The way decision trees and random forest work using splitting logic, I was under the impression that label encoding would not be a problem for these models, as we are anyway going to split the column. For eg: if we have gender as 'male', 'female' and 'other', with label encoding, it becomes 0,1,2 which is interpreted as 0<1<2. But since we are going to split the columns, I thought it didn't matter as it is the same thing whether we are going to split on 'male' or '0'. But when I tried both label and one hot encoding on the dataset, one hot encoding gave better accuracy and precision. Can you kindly share your thoughts.

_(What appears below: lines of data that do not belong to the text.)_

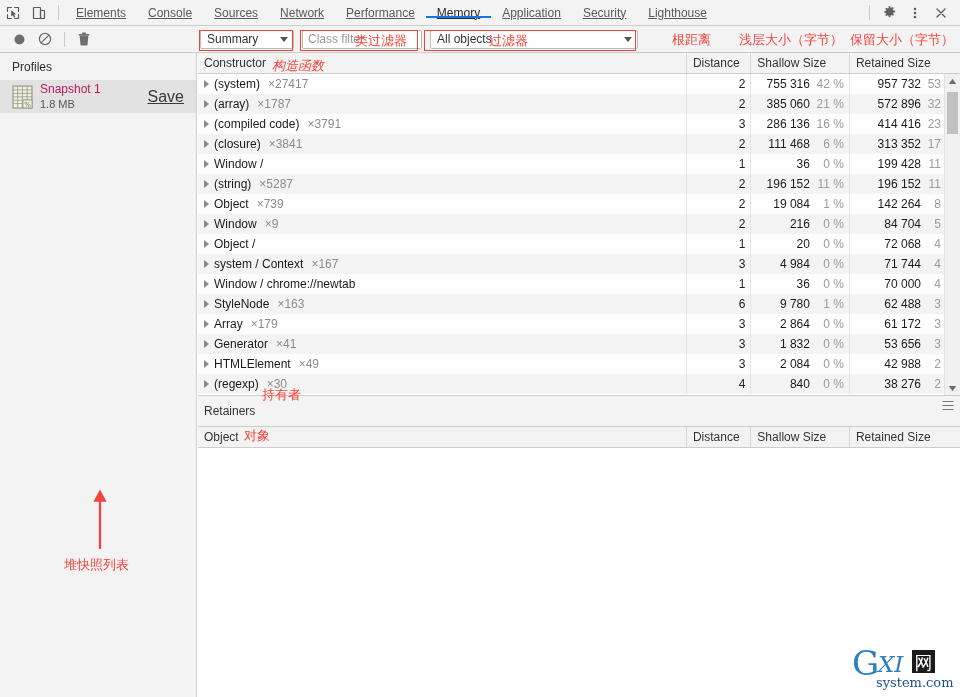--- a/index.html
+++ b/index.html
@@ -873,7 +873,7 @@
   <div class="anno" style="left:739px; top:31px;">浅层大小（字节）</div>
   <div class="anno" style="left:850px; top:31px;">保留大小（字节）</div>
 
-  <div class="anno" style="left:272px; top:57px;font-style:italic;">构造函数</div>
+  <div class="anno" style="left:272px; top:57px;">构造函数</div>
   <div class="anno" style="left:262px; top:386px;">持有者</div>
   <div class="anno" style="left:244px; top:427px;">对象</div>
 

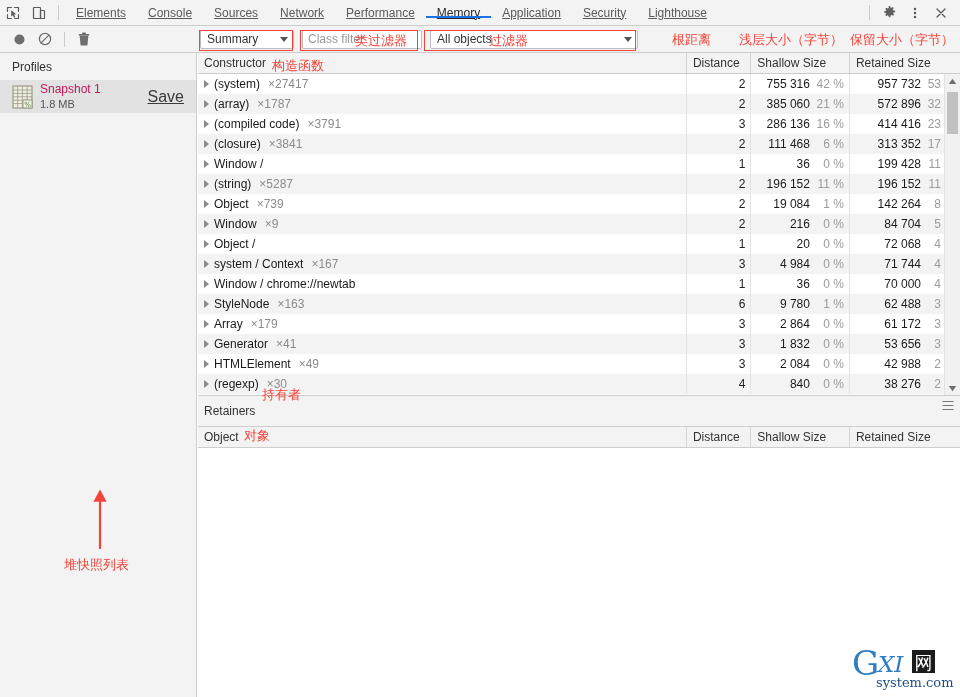--- a/index.html
+++ b/index.html
@@ -194,7 +194,7 @@
     margin-right: 7px;
   }
   .snap-text { line-height: 1.25; }
-  .snap-name { font-size: 12px; color: #be185d; }
+  .snap-name { font-size: 12px; color: #15803d; }
   .snap-size { font-size: 11px; color: #555; }
   .snap-save {
     position: absolute;

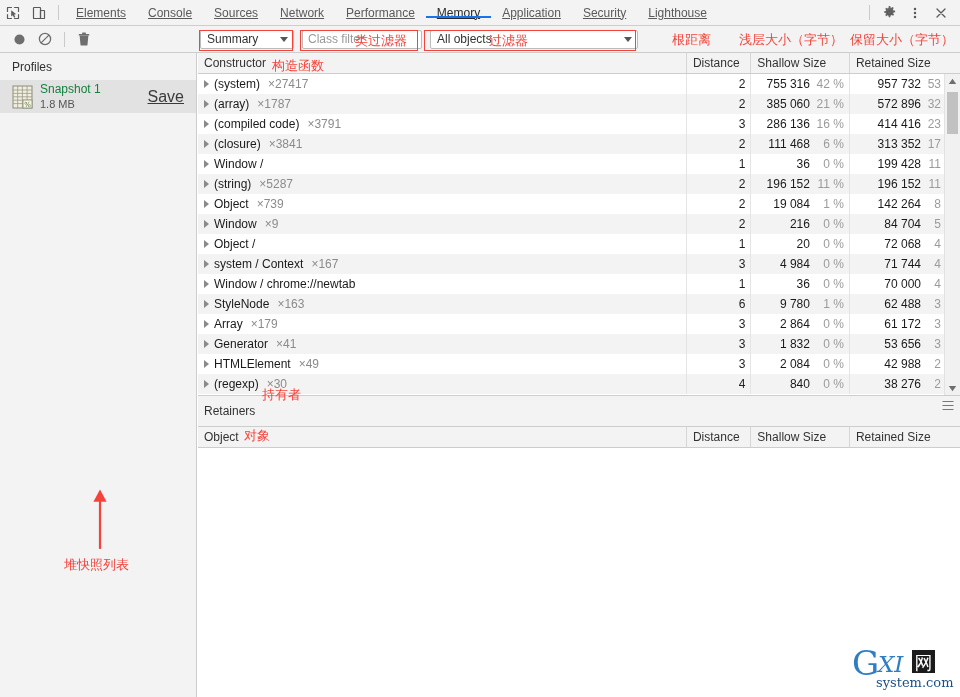--- a/index.html
+++ b/index.html
@@ -323,7 +323,7 @@
 
   
   .retainers-bar {
-    height: 32px;
+    height: 21px;
     background: #f3f3f3;
     border-top: 1px solid #cdcdcd;
     border-bottom: 1px solid #cdcdcd;

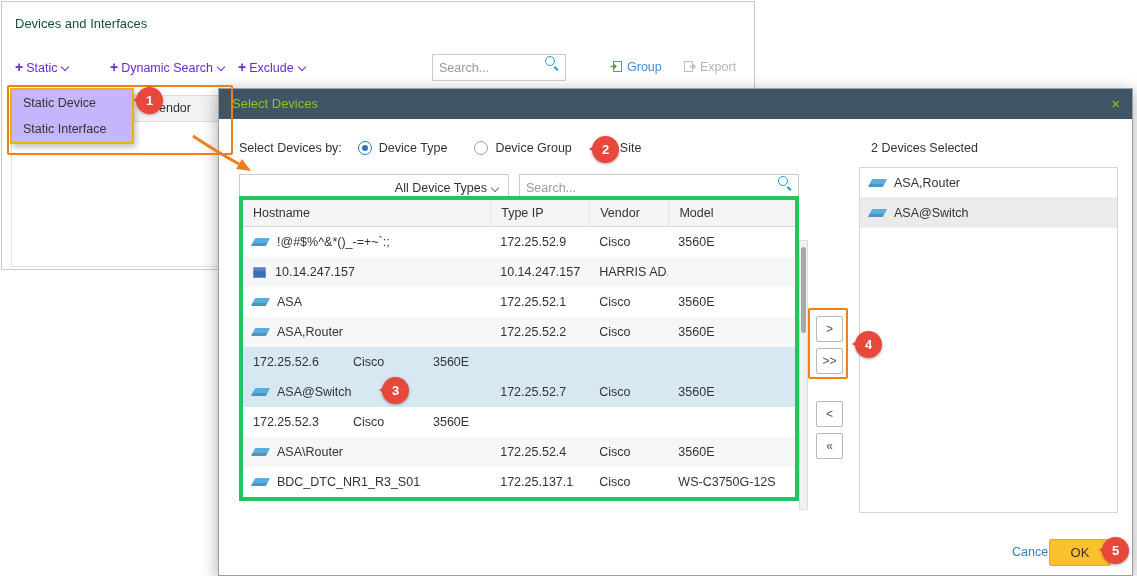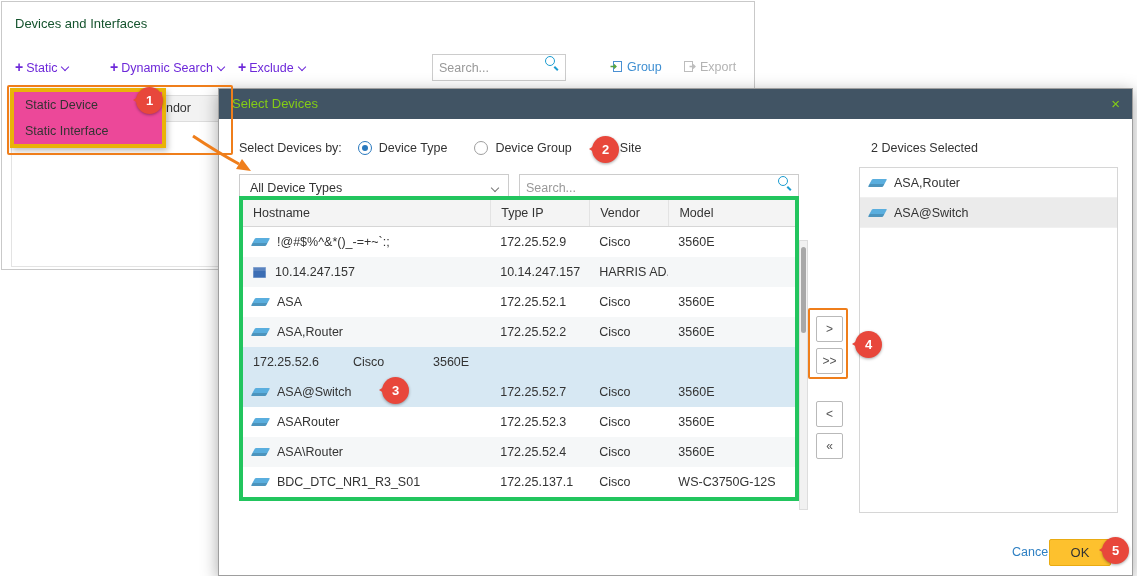--- a/index.html
+++ b/index.html
@@ -28,7 +28,7 @@
   .bg-listarea{position:absolute;left:9px;top:120px;width:210px;height:145px;background:#fff;border-left:1px solid #e3e3e3;border-bottom:1px solid #e3e3e3}
 
   
-  .menu{position:absolute;left:10px;top:88px;width:156px;background:#ec4899;border:4px solid #eab308;box-shadow:2px 3px 6px rgba(0,0,0,.25);z-index:8}
+  .menu{position:absolute;left:10px;top:88px;width:124px;background:#c4b5fd;border:2px solid #eab308;box-shadow:2px 3px 6px rgba(0,0,0,.25);z-index:8}
   .menu-item{height:26px;line-height:26px;padding-left:11px;cursor:pointer;color:#333}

The ACCURACY SCORE of various models on train and test are:

The accuracy score of simple decision tree on label encoded data :    TRAIN: 86.46%     TEST: 79.42%
The accuracy score of tuned decision tree on label encoded data :     TRAIN: 81.74%     TEST: 81.33%
The accuracy score of random forest ensembler on label encoded data:  TRAIN: 82.26%     TEST: 81.63%
The accuracy score of simple decision tree on one hot encoded data :  TRAIN: 86.46%     TEST: 79.74%
The accuracy score of tuned decision tree on one hot encoded data :   TRAIN: 82.04%     TEST: 81.46%
The accuracy score of random forest ensembler on one hot encoded data:TRAIN: 82.41%     TEST: 81.66%

he PRECISION SCORE of various models on train and test are:

The precision score of simple decision tree on label encoded data :             TRAIN: 78.26%   TEST: 57.92%
The precision score of tuned decision tree on label encoded data :              hTRAIN: 66.54%  TEST: 64.6%
The precision score of random forest ensembler on label encoded data:           TRAIN: 70.1%    TEST: 67.44%
The precision score of simple decision tree on one hot encoded data :           TRAIN: 78.26%   TEST: 58.84%
The precision score of tuned decision tree on one hot encoded data :            TRAIN: 68.06%   TEST: 65.81%
The precision score of random forest ensembler on one hot encoded data:         TRAIN: 70.34%   TEST: 67.32%





Solution

  • You can see it as a regularization effect: your model is simpler, and so more generalizable. So you get better performances.

    Taking your example of the sex feature: [male, female, other] with label encoding become [0, 1, 2].

    Now suppose there is a particular configuration of the other features which works only for females: the tree needs two branches to select females, one which select sex bigger than zero, and the other which select sex lower than 2.

    Instead, with one-hot encoding, you only need a branch to do the selection, say sex_female bigger than zero.